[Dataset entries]
---+---

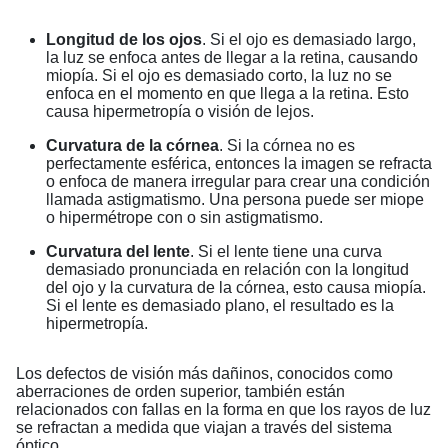
Longitud de los ojos
. Si el ojo es demasiado largo,
la luz se enfoca antes de llegar a la retina, causando
miopía. Si el ojo es demasiado corto, la luz no se
enfoca en el momento en que llega a la retina. Esto
causa hipermetropía o visión de lejos.
Curvatura de la córnea
. Si la córnea no es
perfectamente esférica, entonces la imagen se refracta
o enfoca de manera irregular para crear una condición
llamada astigmatismo. Una persona puede ser miope
o hipermétrope con o sin astigmatismo.
Curvatura del lente
. Si el lente tiene una curva
demasiado pronunciada en relación con la longitud
del ojo y la curvatura de la córnea, esto causa miopía.
Si el lente es demasiado plano, el resultado es la
hipermetropía.
Los defectos de visión más dañinos, conocidos como
aberraciones de orden superior, también están
relacionados con fallas en la forma en que los rayos de luz
se refractan a medida que viajan a través del sistema
óptico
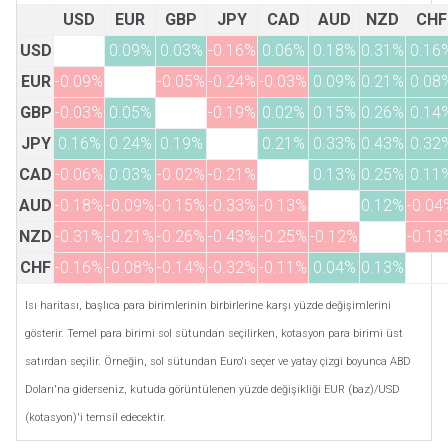
USD
EUR
GBP
JPY
CAD
AUD
NZD
CHF
USD
0.09%
0.03%
-0.16%
0.06%
0.18%
0.31%
0.16
EUR
-0.09%
-0.05%
-0.24%
-0.03%
0.09%
0.21%
0.08
GBP
-0.03%
0.05%
-0.19%
0.02%
0.15%
0.26%
0.14
JPY
0.16%
0.24%
0.19%
0.21%
0.33%
0.43%
0.32
CAD
-0.06%
0.03%
-0.02%
-0.21%
0.13%
0.25%
0.11
AUD
-0.18%
-0.09%
-0.15%
-0.33%
-0.13%
0.12%
-0.04
NZD
-0.31%
-0.21%
-0.26%
-0.43%
-0.25%
-0.12%
-0.13
CHF
-0.16%
-0.08%
-0.14%
-0.32%
-0.11%
0.04%
0.13%
Isı haritası, başlıca para birimlerinin birbirlerine karşı yüzde değişimlerini
gösterir. Temel para birimi sol sütundan seçilirken, kotasyon para birimi üst
satırdan seçilir. Örneğin, sol sütundan Euro'ı seçer ve yatay çizgi boyunca ABD
Doları'na giderseniz, kutuda görüntülenen yüzde değişikliği EUR (baz)/USD
(kotasyon)'i temsil edecektir.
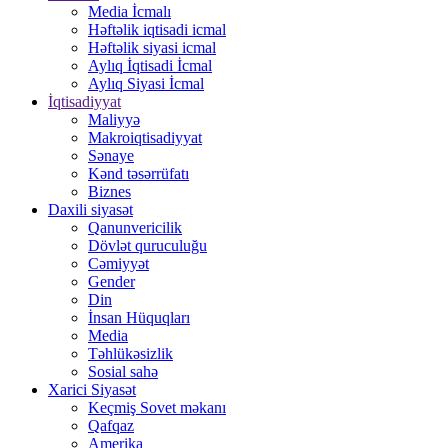
Media İcmalı
Həftəlik iqtisadi icmal
Həftəlik siyasi icmal
Aylıq İqtisadi İcmal
Aylıq Siyasi İcmal
İqtisadiyyat
Maliyyə
Makroiqtisadiyyat
Sənaye
Kənd təsərrüfatı
Biznes
Daxili siyasət
Qanunvericilik
Dövlət quruculuğu
Cəmiyyət
Gender
Din
İnsan Hüquqları
Media
Təhlükəsizlik
Sosial sahə
Xarici Siyasət
Keçmiş Sovet məkanı
Qafqaz
Amerika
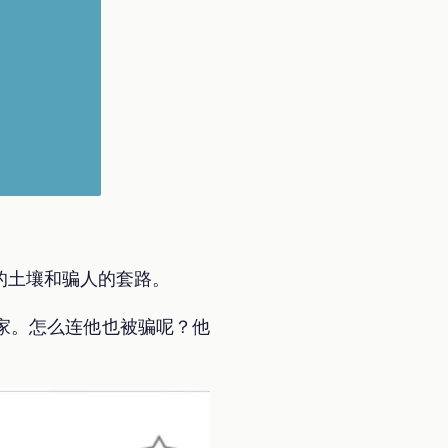
的土壤和骗人的套路。
家。怎么连他也被骗呢？他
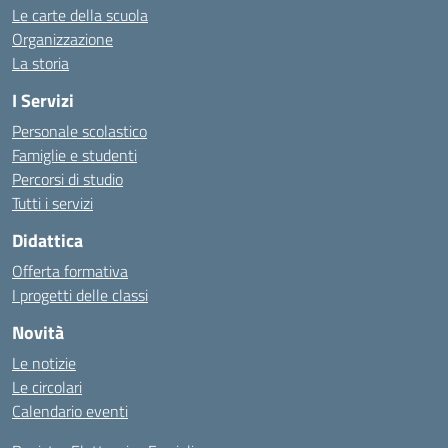
Le carte della scuola
Organizzazione
La storia
I Servizi
Personale scolastico
Famiglie e studenti
Percorsi di studio
Tutti i servizi
Didattica
Offerta formativa
I progetti delle classi
Novità
Le notizie
Le circolari
Calendario eventi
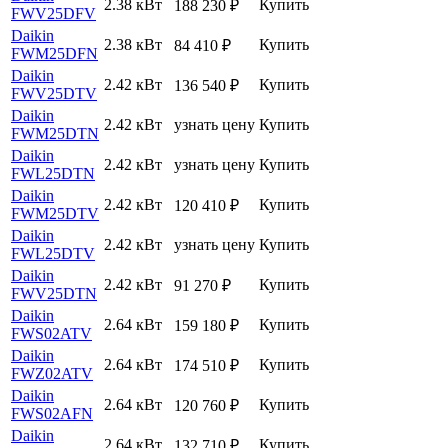
2.38 кВт
Купить
188 230
₽
FWV25DFV
Daikin
2.38 кВт
Купить
84 410
₽
FWM25DFN
Daikin
2.42 кВт
Купить
136 540
₽
FWV25DTV
Daikin
2.42 кВт
узнать цену
Купить
FWM25DTN
Daikin
2.42 кВт
узнать цену
Купить
FWL25DTN
Daikin
2.42 кВт
Купить
120 410
₽
FWM25DTV
Daikin
2.42 кВт
узнать цену
Купить
FWL25DTV
Daikin
2.42 кВт
Купить
91 270
₽
FWV25DTN
Daikin
2.64 кВт
Купить
159 180
₽
FWS02ATV
Daikin
2.64 кВт
Купить
174 510
₽
FWZ02ATV
Daikin
2.64 кВт
Купить
120 760
₽
FWS02AFN
Daikin
2.64 кВт
Купить
132 710
₽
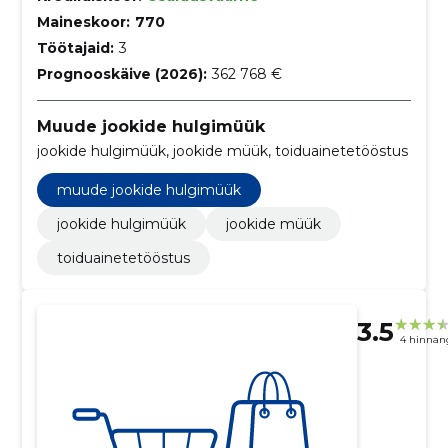
Maineskoor:
770
Töötajaid:
3
Prognooskäive (2026):
362 768 €
Muude jookide hulgimüük
jookide hulgimüük, jookide müük, toiduainetetööstus
muude jookide hulgimüük
jookide hulgimüük
jookide müük
toiduainetetööstus
3.5
4 hinnan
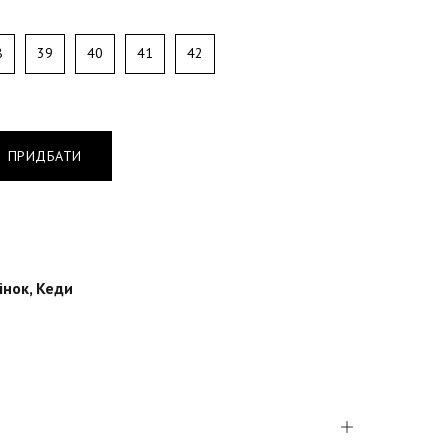
8
39
40
41
42
ПРИДБАТИ
інок
,
Кеди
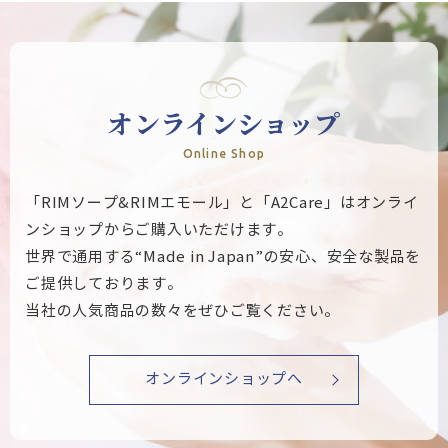
オンラインショップ
Online Shop
「RIMソープ&RIMエモール」と「A2Care」はオンライ
ンショップからご購入いただけます。
世界で通用する“Made in Japan”の安心、安全な製品を
ご提供しております。
当社の人気商品の数々をぜひご覧ください。
オンラインショップへ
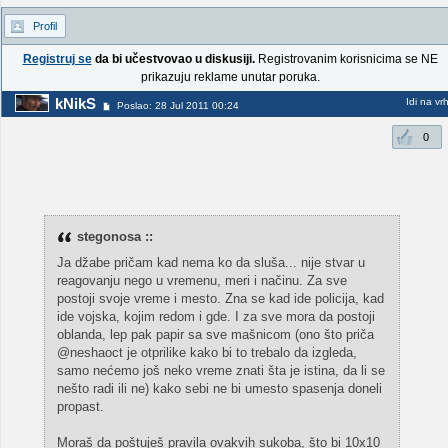
Profil
Registruj se
da bi učestvovao u diskusiji.
Registrovanim korisnicima se NE
prikazuju reklame unutar poruka.
kNikS
Idi na vr
Poslao: 28 Jul 2011 00:24
0
stegonosa ::
Ja džabe pričam kad nema ko da sluša... nije stvar u
reagovanju nego u vremenu, meri i načinu. Za sve
postoji svoje vreme i mesto. Zna se kad ide policija, kad
ide vojska, kojim redom i gde. I za sve mora da postoji
oblanda, lep pak papir sa sve mašnicom (ono što priča
@neshaoct je otprilike kako bi to trebalo da izgleda,
samo nećemo još neko vreme znati šta je istina, da li se
nešto radi ili ne) kako sebi ne bi umesto spasenja doneli
propast.
Moraš da poštuješ pravila ovakvih sukoba, što bi 10x10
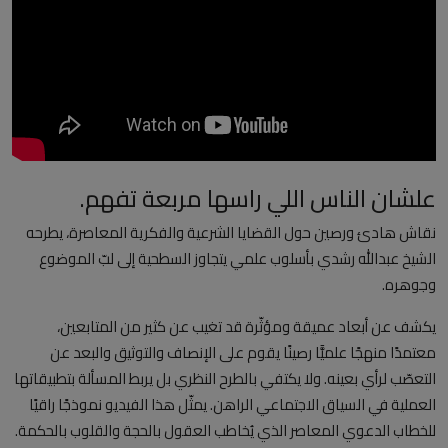
العلمانية
مقالات مكتوبة
المزيد
Arabic
علشان الناس اللي راسها مربعة تفهم.
نقاش هادئ ورصين حول القضايا الشرعية والفكرية المعاصرة، يطرحه
الشيخ عبدالله رشدي بأسلوب علمي يتجاوز السطحية إلى لبّ الموضوع
وجوهره.
يكشف عن أبعاد عميقة ومؤثّرة قد تغيب عن كثير من المتابعين،
معتمدًا منهجًا علميًّا رصينًا يقوم على الإنصاف والتوثيق والبعد عن
التعصّب لرأي بعينه. ولا يكتفي بالطرح النظري بل يربط المسألة بتطبيقاتها
العملية في السياق الاجتماعي الراهن. يمثّل هذا الفيديو نموذجًا راقيًا
للخطاب الدعوي المعاصر الذي يُخاطب العقول بالحجة والقلوب بالحكمة.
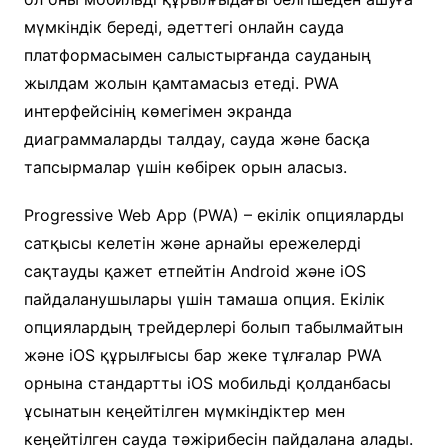
мүмкіндік береді, әдеттегі онлайн сауда
платформасымен салыстырғанда сауданың
жылдам жолын қамтамасыз етеді. PWA
интерфейсінің көмегімен экранда
диаграммаларды талдау, сауда және басқа
тапсырмалар үшін көбірек орын аласыз.
Progressive Web App (PWA) – екілік опцияларды
сатқысы келетін және арнайы ережелерді
сақтауды қажет етпейтін Android және iOS
пайдаланушылары үшін тамаша опция. Екілік
опциялардың трейдерлері болып табылмайтын
және iOS құрылғысы бар жеке тұлғалар PWA
орнына стандартты iOS мобильді қолданбасы
ұсынатын кеңейтілген мүмкіндіктер мен
кеңейтілген сауда тәжірибесін пайдалана алады.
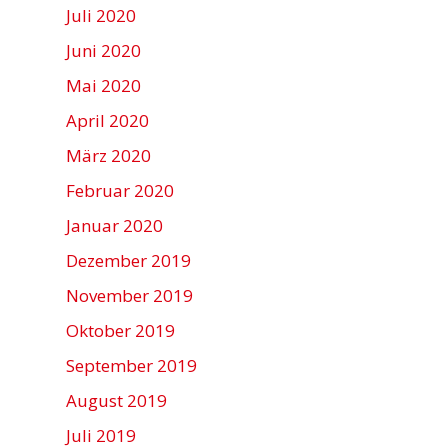
Juli 2020
Juni 2020
Mai 2020
April 2020
März 2020
Februar 2020
Januar 2020
Dezember 2019
November 2019
Oktober 2019
September 2019
August 2019
Juli 2019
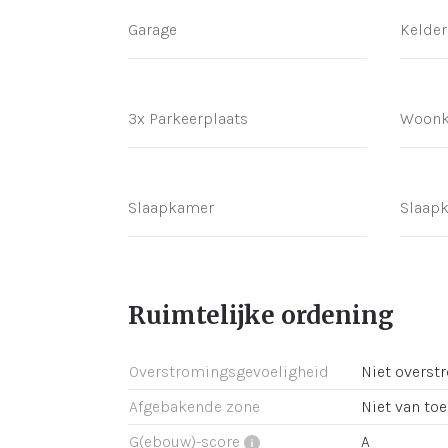
Garage
Kelder
3x Parkeerplaats
Woon
Slaapkamer
Slaap
Ruimtelijke ordening
Overstromingsgevoeligheid
Niet overst
Afgebakende zone
Niet van to
G(ebouw)-score
A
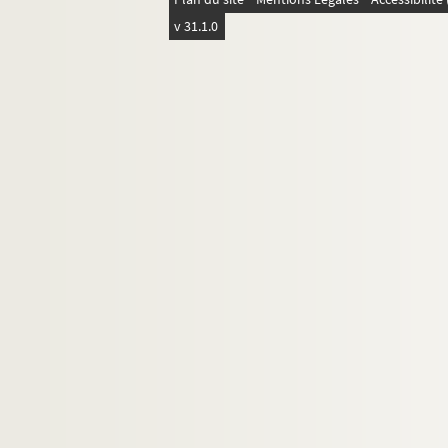
v 31.1.0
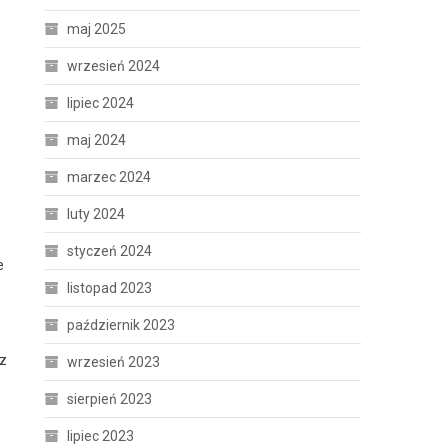
maj 2025
wrzesień 2024
lipiec 2024
maj 2024
marzec 2024
luty 2024
styczeń 2024
e
listopad 2023
październik 2023
az
wrzesień 2023
sierpień 2023
lipiec 2023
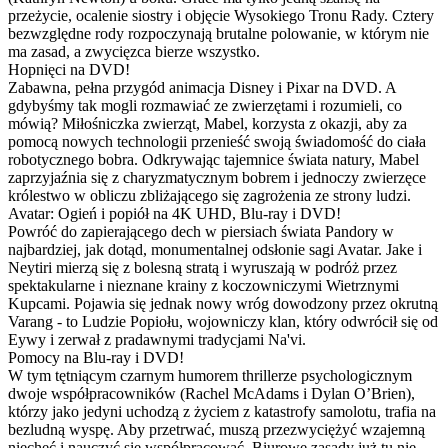
przeżycie, ocalenie siostry i objęcie Wysokiego Tronu Rady. Cztery
bezwzględne rody rozpoczynają brutalne polowanie, w którym nie
ma zasad, a zwycięzca bierze wszystko.
Hopnięci na DVD!
Zabawna, pełna przygód animacja Disney i Pixar na DVD. A
gdybyśmy tak mogli rozmawiać ze zwierzętami i rozumieli, co
mówią? Miłośniczka zwierząt, Mabel, korzysta z okazji, aby za
pomocą nowych technologii przenieść swoją świadomość do ciała
robotycznego bobra. Odkrywając tajemnice świata natury, Mabel
zaprzyjaźnia się z charyzmatycznym bobrem i jednoczy zwierzęce
królestwo w obliczu zbliżającego się zagrożenia ze strony ludzi.
Avatar: Ogień i popiół na 4K UHD, Blu-ray i DVD!
Powróć do zapierającego dech w piersiach świata Pandory w
najbardziej, jak dotąd, monumentalnej odsłonie sagi Avatar. Jake i
Neytiri mierzą się z bolesną stratą i wyruszają w podróż przez
spektakularne i nieznane krainy z koczowniczymi Wietrznymi
Kupcami. Pojawia się jednak nowy wróg dowodzony przez okrutną
Varang - to Ludzie Popiołu, wojowniczy klan, który odwrócił się od
Eywy i zerwał z pradawnymi tradycjami Na'vi.
Pomocy na Blu-ray i DVD!
W tym tętniącym czarnym humorem thrillerze psychologicznym
dwoje współpracowników (Rachel McAdams i Dylan O’Brien),
którzy jako jedyni uchodzą z życiem z katastrofy samolotu, trafia na
bezludną wyspę. Aby przetrwać, muszą przezwyciężyć wzajemną
niechęć i nauczyć się współpracować. Biurowe zasady już tu nie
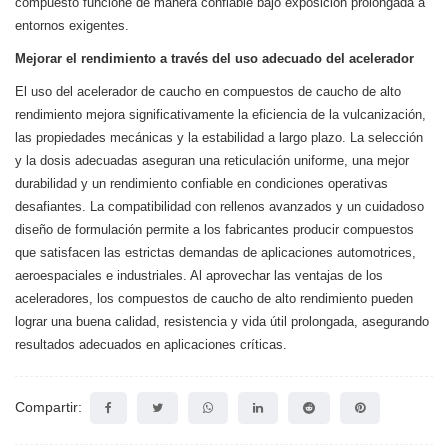
compuesto funcione de manera confiable bajo exposición prolongada a
entornos exigentes.
Mejorar el rendimiento a través del uso adecuado del acelerador
El uso del acelerador de caucho en compuestos de caucho de alto
rendimiento mejora significativamente la eficiencia de la vulcanización,
las propiedades mecánicas y la estabilidad a largo plazo. La selección
y la dosis adecuadas aseguran una reticulación uniforme, una mejor
durabilidad y un rendimiento confiable en condiciones operativas
desafiantes. La compatibilidad con rellenos avanzados y un cuidadoso
diseño de formulación permite a los fabricantes producir compuestos
que satisfacen las estrictas demandas de aplicaciones automotrices,
aeroespaciales e industriales. Al aprovechar las ventajas de los
aceleradores, los compuestos de caucho de alto rendimiento pueden
lograr una buena calidad, resistencia y vida útil prolongada, asegurando
resultados adecuados en aplicaciones críticas.
Compartir:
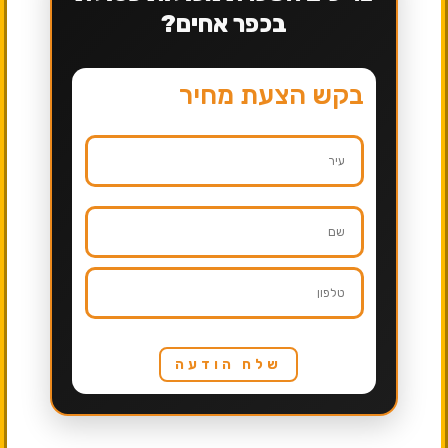
בכפר אחים?
בקש הצעת מחיר
שלח הודעה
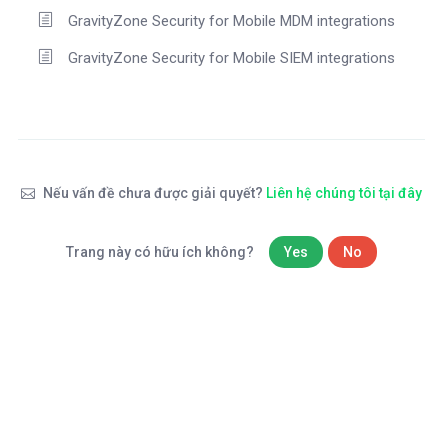
GravityZone Security for Mobile MDM integrations
GravityZone Security for Mobile SIEM integrations
Nếu vấn đề chưa được giải quyết?
Liên hệ chúng tôi tại đây
Trang này có hữu ích không?
Yes
No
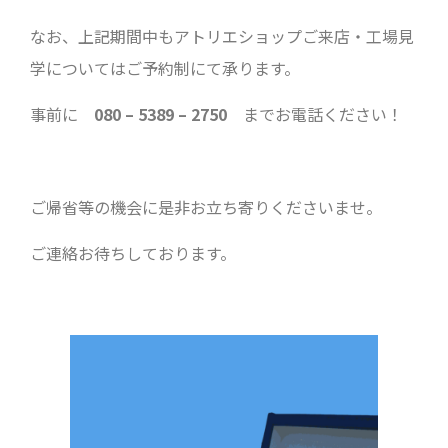
なお、上記期間中もアトリエショップご来店・工場見
学についてはご予約制にて承ります。
事前に
080 – 5389 – 2750
までお電話ください！
ご帰省等の機会に是非お立ち寄りくださいませ。
ご連絡お待ちしております。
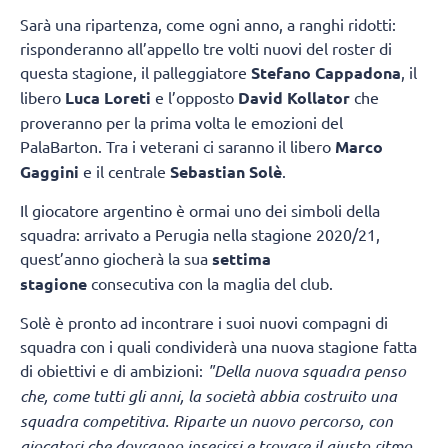
Sarà una ripartenza, come ogni anno, a ranghi ridotti:
risponderanno all’appello tre volti nuovi del roster di
questa stagione, il palleggiatore
Stefano Cappadona
, il
libero
Luca Loreti
e l’opposto
David Kollator
che
proveranno per la prima volta le emozioni del
PalaBarton. Tra i veterani ci saranno il libero
Marco
Gaggini
e il centrale
Sebastian Solè
.
Il giocatore argentino è ormai uno dei simboli della
squadra: arrivato a Perugia nella stagione 2020/21,
quest’anno giocherà la sua
settima
stagione
consecutiva con la maglia del club.
Solè è pronto ad incontrare i suoi nuovi compagni di
squadra con i quali condividerà una nuova stagione fatta
di obiettivi e di ambizioni:
"Della nuova squadra penso
che, come tutti gli anni, la società abbia costruito una
squadra competitiva. Riparte un nuovo percorso, con
giocatori che dovranno inserirsi e trovare il giusto ritmo,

---+---

Copy out the lines word for word, beginning at the line that has "Sarà una ripartenza, come" and stopping after the line that has "consecutiva con la maglia del club.".

Sarà una ripartenza, come ogni anno, a ranghi ridotti:
risponderanno all’appello tre volti nuovi del roster di
questa stagione, il palleggiatore
Stefano Cappadona
, il
libero
Luca Loreti
e l’opposto
David Kollator
che
proveranno per la prima volta le emozioni del
PalaBarton. Tra i veterani ci saranno il libero
Marco
Gaggini
e il centrale
Sebastian Solè
.
Il giocatore argentino è ormai uno dei simboli della
squadra: arrivato a Perugia nella stagione 2020/21,
quest’anno giocherà la sua
settima
stagione
consecutiva con la maglia del club.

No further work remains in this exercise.